Despite rising energy costs and operational uncertainties stemming from the Middle East conflict, Germany's industrial production unexpectedly increased for a second month in a row during May.
The Federal Statistical Office (Destatis) reported on Tuesday that economic output grew by 0.9% in May compared to the previous month, following a 0.2% increase in April. This marks the highest level since March 2025. Economists had broadly anticipated a decline of 0.2%.
Destatis noted that within the less volatile three-month comparison period, production from March to May was 0.1% higher than in the preceding three months.
The agency added that the output growth was primarily driven by a notable expansion in the automotive sector and a recovery in construction. Production in energy-intensive industries also contributed to the positive momentum.
A rebound in factory orders during May helped drive the production increase, potentially signaling a future recovery in economic activity. The easing of U.S.-Iran tensions since June is also expected to support production, with falling oil and gas costs providing some relief to Germany's energy-intensive industrial sectors.
However, Sebastian Wanke, an economist at the KfW Research Centre, pointed out in a report that the ongoing Middle East conflict complicates the interpretation of German industrial data.

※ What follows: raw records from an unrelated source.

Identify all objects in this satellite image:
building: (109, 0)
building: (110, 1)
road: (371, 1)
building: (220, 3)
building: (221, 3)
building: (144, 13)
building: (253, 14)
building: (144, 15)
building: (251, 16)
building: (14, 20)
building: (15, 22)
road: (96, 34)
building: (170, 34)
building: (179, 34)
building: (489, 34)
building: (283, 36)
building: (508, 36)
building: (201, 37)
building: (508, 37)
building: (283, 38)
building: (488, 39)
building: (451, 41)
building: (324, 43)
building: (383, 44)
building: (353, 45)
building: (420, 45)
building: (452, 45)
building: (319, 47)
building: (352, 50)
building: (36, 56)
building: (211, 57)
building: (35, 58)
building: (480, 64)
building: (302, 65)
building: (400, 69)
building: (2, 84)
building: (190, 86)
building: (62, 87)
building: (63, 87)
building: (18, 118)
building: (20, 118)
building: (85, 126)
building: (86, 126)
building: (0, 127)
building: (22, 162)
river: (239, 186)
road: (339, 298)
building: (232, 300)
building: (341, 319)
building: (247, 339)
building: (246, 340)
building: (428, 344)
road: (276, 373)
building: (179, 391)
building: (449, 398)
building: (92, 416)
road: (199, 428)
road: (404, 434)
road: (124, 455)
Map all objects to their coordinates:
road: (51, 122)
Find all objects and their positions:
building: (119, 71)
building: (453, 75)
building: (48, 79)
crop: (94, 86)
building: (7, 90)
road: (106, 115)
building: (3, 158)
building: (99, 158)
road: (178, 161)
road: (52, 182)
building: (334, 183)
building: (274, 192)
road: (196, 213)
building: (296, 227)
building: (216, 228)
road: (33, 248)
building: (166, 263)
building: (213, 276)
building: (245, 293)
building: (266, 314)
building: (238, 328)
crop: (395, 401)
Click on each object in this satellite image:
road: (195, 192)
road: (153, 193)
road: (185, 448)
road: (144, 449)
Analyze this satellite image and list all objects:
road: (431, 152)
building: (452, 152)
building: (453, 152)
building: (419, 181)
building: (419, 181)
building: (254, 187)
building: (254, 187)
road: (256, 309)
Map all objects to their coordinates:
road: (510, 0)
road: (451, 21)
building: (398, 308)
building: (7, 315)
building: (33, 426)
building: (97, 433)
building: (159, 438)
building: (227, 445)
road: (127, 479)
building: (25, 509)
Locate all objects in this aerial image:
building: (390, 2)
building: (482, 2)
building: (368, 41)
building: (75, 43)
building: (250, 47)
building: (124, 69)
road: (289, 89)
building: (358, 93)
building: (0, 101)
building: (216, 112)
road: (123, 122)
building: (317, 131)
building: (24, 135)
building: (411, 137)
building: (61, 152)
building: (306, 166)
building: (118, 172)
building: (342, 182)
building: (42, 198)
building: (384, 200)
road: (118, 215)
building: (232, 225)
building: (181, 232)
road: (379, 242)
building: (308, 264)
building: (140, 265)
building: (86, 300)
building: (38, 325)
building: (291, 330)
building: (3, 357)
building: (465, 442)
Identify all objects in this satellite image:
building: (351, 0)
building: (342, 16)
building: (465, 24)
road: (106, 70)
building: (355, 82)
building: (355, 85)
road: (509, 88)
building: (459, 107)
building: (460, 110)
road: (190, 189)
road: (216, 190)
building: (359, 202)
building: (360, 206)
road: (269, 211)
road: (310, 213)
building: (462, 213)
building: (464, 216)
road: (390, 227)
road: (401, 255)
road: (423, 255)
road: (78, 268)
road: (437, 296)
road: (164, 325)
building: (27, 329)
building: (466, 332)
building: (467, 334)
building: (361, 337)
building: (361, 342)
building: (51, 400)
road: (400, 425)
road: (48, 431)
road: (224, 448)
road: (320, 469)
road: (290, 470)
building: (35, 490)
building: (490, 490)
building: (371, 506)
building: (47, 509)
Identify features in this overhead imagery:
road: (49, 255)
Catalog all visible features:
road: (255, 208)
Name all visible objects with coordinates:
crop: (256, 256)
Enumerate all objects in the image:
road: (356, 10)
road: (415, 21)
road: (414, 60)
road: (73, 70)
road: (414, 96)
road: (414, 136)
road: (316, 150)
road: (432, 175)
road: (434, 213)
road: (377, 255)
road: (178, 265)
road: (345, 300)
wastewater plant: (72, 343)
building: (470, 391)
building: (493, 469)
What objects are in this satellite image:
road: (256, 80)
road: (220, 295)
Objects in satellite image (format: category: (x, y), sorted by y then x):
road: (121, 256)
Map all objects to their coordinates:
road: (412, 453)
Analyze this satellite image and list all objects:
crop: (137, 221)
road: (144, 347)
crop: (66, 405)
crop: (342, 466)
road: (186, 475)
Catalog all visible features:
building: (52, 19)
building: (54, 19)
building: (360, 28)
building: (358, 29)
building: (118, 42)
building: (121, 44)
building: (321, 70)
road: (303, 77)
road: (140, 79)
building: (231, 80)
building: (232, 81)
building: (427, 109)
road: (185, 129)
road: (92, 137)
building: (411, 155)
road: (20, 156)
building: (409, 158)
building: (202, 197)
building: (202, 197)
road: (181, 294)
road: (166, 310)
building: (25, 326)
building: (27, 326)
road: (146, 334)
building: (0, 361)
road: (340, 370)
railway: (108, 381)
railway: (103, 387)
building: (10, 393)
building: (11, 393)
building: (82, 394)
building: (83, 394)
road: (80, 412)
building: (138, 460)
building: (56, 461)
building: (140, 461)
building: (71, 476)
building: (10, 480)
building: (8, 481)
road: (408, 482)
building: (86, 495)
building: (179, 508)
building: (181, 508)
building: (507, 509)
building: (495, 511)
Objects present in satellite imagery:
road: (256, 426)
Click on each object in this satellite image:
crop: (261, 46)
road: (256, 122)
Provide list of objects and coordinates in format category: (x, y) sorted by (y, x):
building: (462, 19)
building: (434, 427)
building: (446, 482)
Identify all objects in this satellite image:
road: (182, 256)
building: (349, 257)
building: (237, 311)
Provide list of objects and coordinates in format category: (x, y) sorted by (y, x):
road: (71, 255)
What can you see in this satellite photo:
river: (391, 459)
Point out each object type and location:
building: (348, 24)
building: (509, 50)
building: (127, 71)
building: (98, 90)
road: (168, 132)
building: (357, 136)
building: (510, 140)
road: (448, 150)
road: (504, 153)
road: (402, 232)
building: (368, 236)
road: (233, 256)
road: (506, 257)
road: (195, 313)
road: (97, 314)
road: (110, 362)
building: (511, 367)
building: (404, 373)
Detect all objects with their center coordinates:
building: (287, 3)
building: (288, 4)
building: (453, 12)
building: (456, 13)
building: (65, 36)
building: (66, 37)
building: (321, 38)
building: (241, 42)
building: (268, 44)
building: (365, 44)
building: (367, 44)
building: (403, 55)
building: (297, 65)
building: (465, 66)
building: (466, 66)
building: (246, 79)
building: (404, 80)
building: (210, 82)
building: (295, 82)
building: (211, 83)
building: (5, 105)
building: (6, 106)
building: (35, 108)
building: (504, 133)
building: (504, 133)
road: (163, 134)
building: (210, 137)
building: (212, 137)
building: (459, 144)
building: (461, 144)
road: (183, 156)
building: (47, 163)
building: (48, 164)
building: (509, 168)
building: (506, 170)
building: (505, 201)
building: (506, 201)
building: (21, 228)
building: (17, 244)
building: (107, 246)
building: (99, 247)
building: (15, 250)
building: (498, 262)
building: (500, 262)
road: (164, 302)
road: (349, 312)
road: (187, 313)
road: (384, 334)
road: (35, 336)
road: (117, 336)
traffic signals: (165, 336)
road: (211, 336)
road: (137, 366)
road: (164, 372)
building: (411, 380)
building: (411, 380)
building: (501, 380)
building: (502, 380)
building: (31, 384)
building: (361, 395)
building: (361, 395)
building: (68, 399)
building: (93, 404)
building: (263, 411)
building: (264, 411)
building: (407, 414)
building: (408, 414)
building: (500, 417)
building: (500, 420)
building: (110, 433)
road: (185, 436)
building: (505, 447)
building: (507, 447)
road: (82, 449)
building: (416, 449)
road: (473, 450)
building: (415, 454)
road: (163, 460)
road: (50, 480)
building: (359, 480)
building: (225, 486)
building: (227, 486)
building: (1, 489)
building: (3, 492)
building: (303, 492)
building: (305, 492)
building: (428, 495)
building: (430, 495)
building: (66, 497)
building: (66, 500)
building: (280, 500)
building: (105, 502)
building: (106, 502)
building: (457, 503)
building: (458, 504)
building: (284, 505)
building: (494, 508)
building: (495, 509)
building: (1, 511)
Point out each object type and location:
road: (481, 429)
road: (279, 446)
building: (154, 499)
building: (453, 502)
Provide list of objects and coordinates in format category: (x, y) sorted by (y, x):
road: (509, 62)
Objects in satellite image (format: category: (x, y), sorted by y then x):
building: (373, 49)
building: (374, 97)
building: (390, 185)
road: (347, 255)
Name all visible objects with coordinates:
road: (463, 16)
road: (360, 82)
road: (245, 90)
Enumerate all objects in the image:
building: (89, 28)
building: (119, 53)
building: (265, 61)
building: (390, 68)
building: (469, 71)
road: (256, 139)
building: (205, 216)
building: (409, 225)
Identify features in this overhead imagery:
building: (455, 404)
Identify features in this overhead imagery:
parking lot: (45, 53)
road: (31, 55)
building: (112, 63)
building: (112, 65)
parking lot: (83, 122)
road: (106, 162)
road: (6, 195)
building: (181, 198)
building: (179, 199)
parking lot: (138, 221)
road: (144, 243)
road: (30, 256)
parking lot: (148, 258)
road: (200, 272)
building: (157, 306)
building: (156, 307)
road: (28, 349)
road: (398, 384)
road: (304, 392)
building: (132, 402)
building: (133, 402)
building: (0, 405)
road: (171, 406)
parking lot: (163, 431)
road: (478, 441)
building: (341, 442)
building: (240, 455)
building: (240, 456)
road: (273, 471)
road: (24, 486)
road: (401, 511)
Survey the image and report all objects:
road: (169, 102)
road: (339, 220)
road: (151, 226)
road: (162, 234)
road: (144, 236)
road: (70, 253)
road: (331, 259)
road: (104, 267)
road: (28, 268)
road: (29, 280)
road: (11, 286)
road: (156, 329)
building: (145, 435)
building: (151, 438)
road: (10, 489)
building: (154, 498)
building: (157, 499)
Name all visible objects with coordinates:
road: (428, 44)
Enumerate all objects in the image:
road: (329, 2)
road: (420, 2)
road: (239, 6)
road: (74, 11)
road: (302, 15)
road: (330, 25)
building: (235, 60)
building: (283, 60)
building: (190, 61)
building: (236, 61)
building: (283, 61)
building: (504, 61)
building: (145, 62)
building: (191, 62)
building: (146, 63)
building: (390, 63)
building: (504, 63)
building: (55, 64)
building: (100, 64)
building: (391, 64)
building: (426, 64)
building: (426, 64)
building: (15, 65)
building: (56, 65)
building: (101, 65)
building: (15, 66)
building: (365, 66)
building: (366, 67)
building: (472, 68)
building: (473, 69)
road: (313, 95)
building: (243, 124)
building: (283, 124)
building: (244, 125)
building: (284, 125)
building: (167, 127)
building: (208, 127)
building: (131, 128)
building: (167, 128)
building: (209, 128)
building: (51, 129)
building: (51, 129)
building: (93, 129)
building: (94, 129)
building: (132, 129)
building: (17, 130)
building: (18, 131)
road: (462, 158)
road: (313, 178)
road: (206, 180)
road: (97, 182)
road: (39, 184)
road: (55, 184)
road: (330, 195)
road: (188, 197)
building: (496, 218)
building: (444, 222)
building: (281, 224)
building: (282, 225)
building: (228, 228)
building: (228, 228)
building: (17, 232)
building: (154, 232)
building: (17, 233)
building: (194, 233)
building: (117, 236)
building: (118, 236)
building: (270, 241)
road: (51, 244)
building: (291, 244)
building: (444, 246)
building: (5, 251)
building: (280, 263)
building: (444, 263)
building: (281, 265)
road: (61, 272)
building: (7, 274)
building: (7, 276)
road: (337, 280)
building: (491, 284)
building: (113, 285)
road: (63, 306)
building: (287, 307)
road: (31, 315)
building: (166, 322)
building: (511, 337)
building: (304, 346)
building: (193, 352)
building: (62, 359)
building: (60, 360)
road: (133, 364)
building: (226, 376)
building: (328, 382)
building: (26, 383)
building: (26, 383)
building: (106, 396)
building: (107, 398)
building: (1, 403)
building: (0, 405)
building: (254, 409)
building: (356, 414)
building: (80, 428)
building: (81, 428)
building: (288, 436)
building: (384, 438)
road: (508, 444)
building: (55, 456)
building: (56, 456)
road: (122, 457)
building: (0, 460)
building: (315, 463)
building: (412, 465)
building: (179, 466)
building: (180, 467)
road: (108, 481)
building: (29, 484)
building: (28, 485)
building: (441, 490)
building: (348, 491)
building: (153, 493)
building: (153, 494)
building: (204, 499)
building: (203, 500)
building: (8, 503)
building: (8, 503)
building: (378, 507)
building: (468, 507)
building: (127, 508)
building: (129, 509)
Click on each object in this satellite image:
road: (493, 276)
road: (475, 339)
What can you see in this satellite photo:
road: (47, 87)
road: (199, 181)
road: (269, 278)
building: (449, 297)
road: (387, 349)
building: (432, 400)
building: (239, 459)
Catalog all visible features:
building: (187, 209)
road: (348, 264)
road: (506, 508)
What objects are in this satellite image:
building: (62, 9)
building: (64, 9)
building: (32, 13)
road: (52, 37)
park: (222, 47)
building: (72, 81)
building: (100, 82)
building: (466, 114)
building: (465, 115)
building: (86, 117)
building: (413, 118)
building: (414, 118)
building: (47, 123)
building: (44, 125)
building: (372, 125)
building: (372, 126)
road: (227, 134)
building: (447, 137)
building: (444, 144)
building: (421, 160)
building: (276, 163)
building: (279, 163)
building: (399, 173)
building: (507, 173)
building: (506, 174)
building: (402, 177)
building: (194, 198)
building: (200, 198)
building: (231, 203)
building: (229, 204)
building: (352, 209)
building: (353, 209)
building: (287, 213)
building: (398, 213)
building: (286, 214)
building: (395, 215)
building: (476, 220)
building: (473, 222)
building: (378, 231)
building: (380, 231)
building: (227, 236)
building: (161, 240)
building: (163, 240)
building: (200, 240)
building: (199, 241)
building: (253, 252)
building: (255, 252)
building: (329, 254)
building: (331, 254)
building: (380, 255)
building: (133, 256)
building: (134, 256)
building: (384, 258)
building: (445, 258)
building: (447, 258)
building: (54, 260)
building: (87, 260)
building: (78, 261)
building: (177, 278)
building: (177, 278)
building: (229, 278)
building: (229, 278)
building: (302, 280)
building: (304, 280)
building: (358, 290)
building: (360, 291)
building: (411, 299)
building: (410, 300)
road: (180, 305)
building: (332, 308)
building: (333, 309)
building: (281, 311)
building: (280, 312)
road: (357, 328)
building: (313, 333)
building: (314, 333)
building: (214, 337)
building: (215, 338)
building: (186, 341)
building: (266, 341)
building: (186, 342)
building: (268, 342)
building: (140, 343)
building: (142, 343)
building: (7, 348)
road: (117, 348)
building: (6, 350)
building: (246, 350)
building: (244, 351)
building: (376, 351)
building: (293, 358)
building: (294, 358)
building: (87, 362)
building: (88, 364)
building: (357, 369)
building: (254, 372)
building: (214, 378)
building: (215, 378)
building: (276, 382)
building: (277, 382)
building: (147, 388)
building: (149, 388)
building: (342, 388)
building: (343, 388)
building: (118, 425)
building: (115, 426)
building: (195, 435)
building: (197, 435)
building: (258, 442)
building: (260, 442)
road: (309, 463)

He stated, "The effects of advance purchases due to fears of supply shortages are being offset by a cautious sentiment triggered by concerns about the future."
Following a multi-year slump that began even before the pandemic, Germany's industrial sector is expected to achieve a modest recovery this year. Optimism has been further bolstered by the government's pledge last year to invest over one trillion dollars in defense and infrastructure development.
Nevertheless, the war in Iran has heightened downside risks to economic growth. Furthermore, higher borrowing costs following the European Central Bank's interest rate hike in June to prevent broader inflation triggered by rising energy prices could also constrain the industrial outlook.
Despite this, many economists anticipate that the German central bank's focus will shift from inflation risks to slowing economic growth in the coming months. A sustained recovery in German industry is seen as crucial for boosting the overall eurozone economy.
Last month, the European Central Bank revised down its growth forecasts, projecting the eurozone economy to expand by 0.8% this year and 1.2% in 2027.
Yet, signs of Germany's industrial recovery are gradually strengthening. In June, the Ifo Institute reported an uptick in business optimism as geopolitical tensions eased.
In a report, Ralph Solveen, a senior economist at Commerzbank, indicated that higher output and orders suggest the German economy avoided contraction in the second quarter despite high costs and prevailing uncertainties.